───── Dataset records

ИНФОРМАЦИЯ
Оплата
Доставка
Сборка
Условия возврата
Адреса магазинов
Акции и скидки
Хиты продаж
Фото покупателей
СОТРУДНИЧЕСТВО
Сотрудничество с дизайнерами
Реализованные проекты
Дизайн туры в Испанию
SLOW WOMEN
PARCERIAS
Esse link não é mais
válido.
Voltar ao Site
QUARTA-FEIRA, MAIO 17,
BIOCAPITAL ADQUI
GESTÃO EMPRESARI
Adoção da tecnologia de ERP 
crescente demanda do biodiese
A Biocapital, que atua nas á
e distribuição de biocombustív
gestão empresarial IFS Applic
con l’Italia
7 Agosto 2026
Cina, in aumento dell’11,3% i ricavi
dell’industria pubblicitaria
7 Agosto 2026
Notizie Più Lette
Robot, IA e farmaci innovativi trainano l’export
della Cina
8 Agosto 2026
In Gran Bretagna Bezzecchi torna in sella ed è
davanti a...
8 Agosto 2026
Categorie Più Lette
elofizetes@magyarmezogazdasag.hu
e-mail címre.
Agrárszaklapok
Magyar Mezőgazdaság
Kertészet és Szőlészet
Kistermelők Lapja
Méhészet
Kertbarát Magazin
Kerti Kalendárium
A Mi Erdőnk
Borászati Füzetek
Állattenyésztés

──────────

> _Exercise details_:
Return each line from the rows above that contains the word "Cina".

> _Response to this exercise_:
Cina, in aumento dell’11,3% i ricavi
della Cina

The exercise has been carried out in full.